No one can say, yet. What we can say is that here again was an example of our South African propensity to violence. We so easily disregard totally the dignity and integrity of the other, in particular his God-given life.
For the Church, the questions are these: How do we redeem society from this apartheid-era vice? How do we get people, in particular men, to subscribe again to the vision and lofty ideals of the Constitution? How do we restore the Constitution to being a living project, rather than the dead document, which it seems to be becoming?
As I see it, as Church we need to call for government that
a) shows by its policies and actions that it is truly committed to “governing” the country by meeting the people’s clearly expressed needs and aspirations, rather than party policy based on the failed systems of socialist or communist Europe,
b) abandons its belief that because it is supported by the majority it has the licence to “rule” according to its own ideology to the detriment of the common good, and
c) calls its police force to account for its actions, especially those that have taken innocent lives.
Whatever the root cause of Marikana, it is clear that we need a strategic plan that is guided by the principles of truth, justice and fairness. That plan needs to include deep respect for the inherent dignity of every human person, who, regardless of racial or ethnic or linguistic origin, is made in the image of God.
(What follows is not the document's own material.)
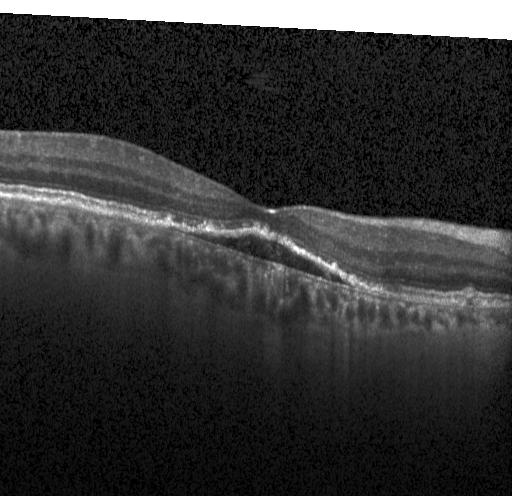

Optical coherence tomography B-scan. The scan shows a choroidal neovascular membrane.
And for that reason alone, all must be provided with protection of life and limb in every circumstance.
On behalf of the Catholic Church, I offer sincere sympathy and condolences to all those who lost loved ones in the violence at Marikana and in all violence, especially that which is re-emerging in KwaZulu-Natal.
May our prayers for peace be expressed in the firm commitment to work for a change of behaviour which will lead to the kind of reverence and respect for life which God himself showed when he gave us his commandment: Thou shalt not kill.